Reviews

Pravin Thevathasan, Catholic Medical Quarterly, UK

“I found this book to be a really useful reminder of why we need to be pro-life. The graphic format suggests that the book is aimed at young people. Not too young, I would suggest, as the descriptions of the abortion procedures are mater of fact and detailed. And, as one ought to expect, horrifying.

The story is quite simple. A rogue bioethics professor gives a lecture to a group of students. It turns out that he is not the rogue after all. It is surely the abortionists who are guilty of robbing countless human lives.

The book is not religious. All the arguments in favour of life beginning at the moment of conception are based on science.
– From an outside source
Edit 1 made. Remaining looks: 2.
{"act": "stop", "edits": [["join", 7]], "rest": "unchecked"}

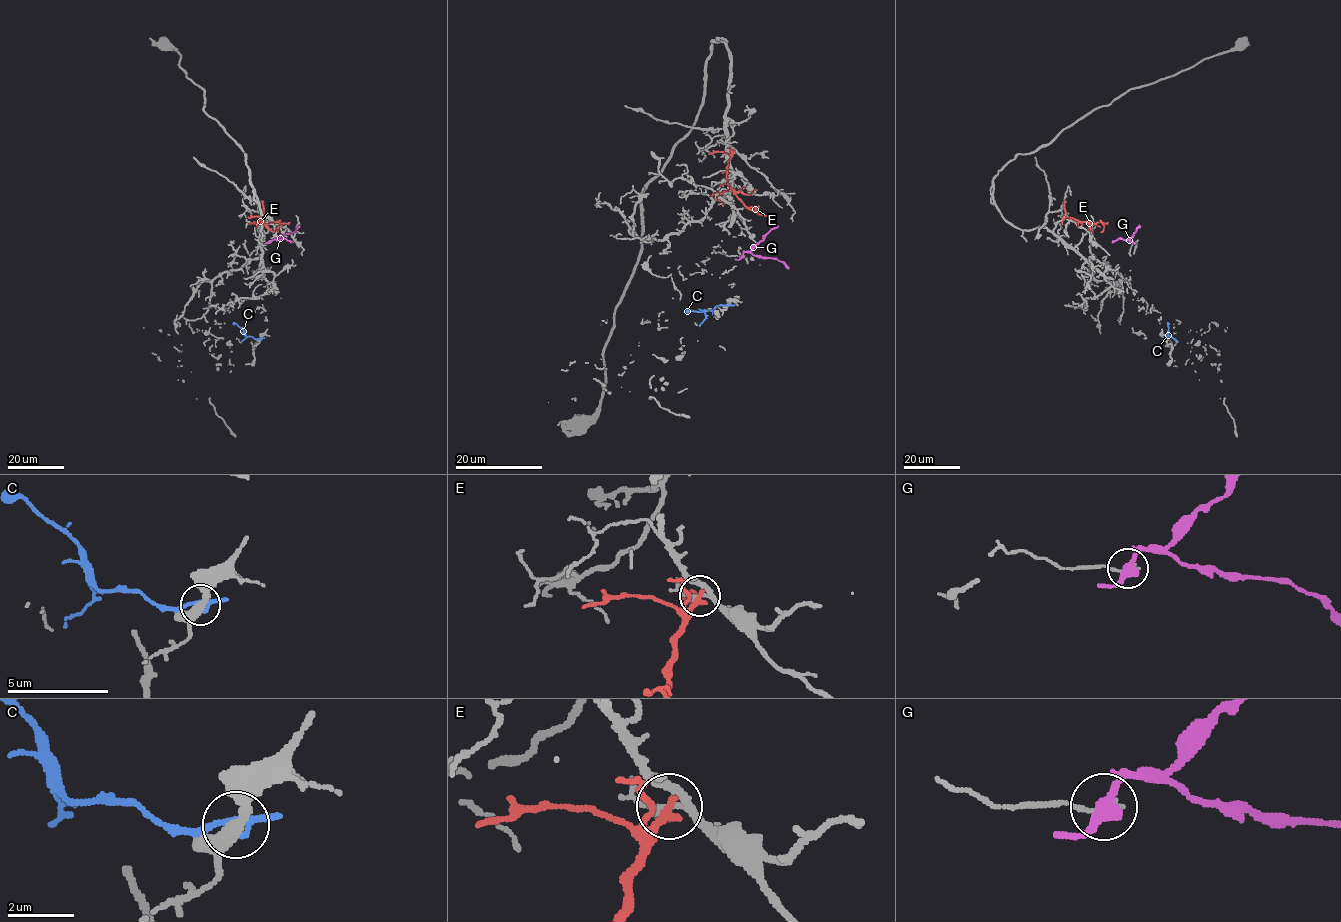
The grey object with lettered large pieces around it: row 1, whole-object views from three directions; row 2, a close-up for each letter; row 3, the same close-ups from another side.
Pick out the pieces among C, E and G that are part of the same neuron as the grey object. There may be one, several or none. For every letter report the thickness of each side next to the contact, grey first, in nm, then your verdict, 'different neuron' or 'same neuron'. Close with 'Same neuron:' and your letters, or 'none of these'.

The author gives us a beautiful summary of the development of human life from the moment of conception.

Perhaps wisely, the professor does not detail the so-called hard cases: rape, disability and maternal ill-health. What he wants to tell his audience over and over again is about the moment of conception. That is when human life begins and that is an objective fact. What about distinguishing human life from human personhood. According to this view, the unborn child may be a human being but is not a human person as yet. The trouble with this view, says the professor, is that it is entirely subjective: you decide when personhood begins according to your own “faith”. It all sounds a bit pseudo-religious. Maybe the professor should have reminded his audience that the most famous ethicist in the world, Peter Singer, does not think that the new-born baby is a person and therefore, in his view, infanticide is morally okay.

We then have a very detailed description of the various abortion procedures. Members of the audience become increasingly unsettled. This is surely what is needed: we need to wake people up from their moral complacency. I highly recommend this work.”